4. The driving apparatus as claimed in claim 1, wherein the third position-limiting mechanism comprises a first positive anti-shake limiting portion and a first negative anti-shake limiting portion opposite to the first positive anti-shake limiting portion, the first positive anti-shake limiting portion and the first negative anti-shake limiting portion both protrude from the bracket assembly along a direction close to the suspension assembly, the suspension assembly is located between the first positive anti-shake limiting portion and the first negative anti-shake limiting portion, and a distance between the first positive anti-shake limiting portion and the first negative anti-shake limiting portion is J ₃ The length of the suspension assembly in the installation direction of the installation bayonet is J ₄ The interval length of the second distance interval is L2 _max ，J ₃ -J ₄ ＝L2 _max 。
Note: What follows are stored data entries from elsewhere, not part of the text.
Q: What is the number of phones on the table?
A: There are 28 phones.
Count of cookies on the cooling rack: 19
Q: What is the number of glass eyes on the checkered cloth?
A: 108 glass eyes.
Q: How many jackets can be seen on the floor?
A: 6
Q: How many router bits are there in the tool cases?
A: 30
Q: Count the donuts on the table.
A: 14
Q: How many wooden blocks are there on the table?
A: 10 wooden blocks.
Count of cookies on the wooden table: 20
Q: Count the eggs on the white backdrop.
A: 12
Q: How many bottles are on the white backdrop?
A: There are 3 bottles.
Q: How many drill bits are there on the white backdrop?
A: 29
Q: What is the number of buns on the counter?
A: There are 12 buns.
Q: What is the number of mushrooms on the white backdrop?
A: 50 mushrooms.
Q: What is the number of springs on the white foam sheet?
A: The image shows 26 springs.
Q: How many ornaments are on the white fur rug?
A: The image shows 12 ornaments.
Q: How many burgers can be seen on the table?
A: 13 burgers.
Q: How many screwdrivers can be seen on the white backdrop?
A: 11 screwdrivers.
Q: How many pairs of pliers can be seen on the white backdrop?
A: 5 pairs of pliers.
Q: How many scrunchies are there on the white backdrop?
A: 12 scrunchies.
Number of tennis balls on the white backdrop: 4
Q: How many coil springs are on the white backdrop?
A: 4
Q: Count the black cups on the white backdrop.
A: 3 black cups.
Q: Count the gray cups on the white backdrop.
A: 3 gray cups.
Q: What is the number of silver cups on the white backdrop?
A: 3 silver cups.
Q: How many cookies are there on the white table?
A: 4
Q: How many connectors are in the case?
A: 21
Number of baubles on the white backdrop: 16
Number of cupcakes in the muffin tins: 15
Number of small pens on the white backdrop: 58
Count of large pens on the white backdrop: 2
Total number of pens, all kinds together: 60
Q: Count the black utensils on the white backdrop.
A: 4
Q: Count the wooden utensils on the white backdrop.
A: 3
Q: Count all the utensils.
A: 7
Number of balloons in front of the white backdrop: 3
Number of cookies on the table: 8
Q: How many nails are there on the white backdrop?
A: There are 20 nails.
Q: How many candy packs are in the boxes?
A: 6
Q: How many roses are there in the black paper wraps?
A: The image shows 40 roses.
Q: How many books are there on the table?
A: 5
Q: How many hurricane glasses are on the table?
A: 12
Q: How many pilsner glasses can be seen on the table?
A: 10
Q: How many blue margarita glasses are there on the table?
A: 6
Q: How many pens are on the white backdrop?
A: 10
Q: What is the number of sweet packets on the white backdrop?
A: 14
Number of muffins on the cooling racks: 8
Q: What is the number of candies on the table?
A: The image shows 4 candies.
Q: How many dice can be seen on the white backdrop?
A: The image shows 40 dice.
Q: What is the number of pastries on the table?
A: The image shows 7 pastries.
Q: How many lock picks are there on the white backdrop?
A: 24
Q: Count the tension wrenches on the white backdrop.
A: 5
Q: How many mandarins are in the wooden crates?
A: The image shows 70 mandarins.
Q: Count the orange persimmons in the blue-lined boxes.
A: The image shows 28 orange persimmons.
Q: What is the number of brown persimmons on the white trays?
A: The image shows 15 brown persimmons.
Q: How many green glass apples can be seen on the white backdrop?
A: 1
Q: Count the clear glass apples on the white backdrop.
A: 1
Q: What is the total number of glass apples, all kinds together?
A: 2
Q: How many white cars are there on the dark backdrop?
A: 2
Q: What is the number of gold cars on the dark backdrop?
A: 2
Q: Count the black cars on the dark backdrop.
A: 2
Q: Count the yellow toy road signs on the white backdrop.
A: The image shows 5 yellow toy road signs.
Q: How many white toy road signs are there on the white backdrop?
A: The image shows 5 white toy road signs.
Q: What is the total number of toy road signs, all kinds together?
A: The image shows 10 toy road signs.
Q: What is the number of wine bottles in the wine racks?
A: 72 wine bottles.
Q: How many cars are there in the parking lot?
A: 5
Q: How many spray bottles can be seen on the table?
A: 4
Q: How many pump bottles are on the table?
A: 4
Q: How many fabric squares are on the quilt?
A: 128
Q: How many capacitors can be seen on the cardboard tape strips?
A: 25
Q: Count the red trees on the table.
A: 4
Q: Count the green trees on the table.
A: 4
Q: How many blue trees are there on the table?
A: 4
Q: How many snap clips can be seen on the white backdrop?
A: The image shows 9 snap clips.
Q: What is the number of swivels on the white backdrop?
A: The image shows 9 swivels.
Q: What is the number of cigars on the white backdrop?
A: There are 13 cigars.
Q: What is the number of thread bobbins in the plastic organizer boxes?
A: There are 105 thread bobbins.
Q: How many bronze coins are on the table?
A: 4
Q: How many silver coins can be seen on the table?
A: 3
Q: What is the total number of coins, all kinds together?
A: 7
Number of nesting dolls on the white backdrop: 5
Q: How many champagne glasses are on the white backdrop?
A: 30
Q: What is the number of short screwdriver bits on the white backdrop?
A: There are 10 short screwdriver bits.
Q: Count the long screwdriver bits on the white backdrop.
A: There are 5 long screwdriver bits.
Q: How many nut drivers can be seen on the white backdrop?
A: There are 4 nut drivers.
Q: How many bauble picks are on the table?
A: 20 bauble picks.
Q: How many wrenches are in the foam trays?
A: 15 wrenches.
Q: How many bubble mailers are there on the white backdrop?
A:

5. The drive of claim 1, further comprising a housing secured to the base and housing the suspension assembly;

6. The drive device according to claim 5, wherein the housing has a first inner wall located in the predetermined direction, and a second inner wall located opposite to the first inner wall, and the first inner wall and the second inner wall are spaced apart by a distance J ₅ The suspension assembly has a first outer wall disposed opposite the first inner wall and a second outer wall disposed opposite the second inner wall, the first outer wall and the second outer wall having a separation distance J ₆ The interval length of the third distance interval is L3 _max ，J ₅ -J ₆ ＝L3 _max 。

7. The drive device of claim 5, further comprising: a shield disposed on the suspension assembly and located between the first anti-shake magnet and the second anti-shake magnet.

8. The drive of claim 7, wherein the shield is a magnetic steel plate.

9. The utility model provides a module of making a video recording which characterized in that includes:

the drive device of any one of claims 1-8;

the lens is detachably arranged in the mounting bayonet, or the lens is positioned in the mounting bayonet and integrally formed with the lens mounting seat, and the lens is used for receiving incident light;

10. The camera module of claim 9, further comprising:

11. An electronic apparatus, characterized by comprising the camera module according to claim 9 or 10.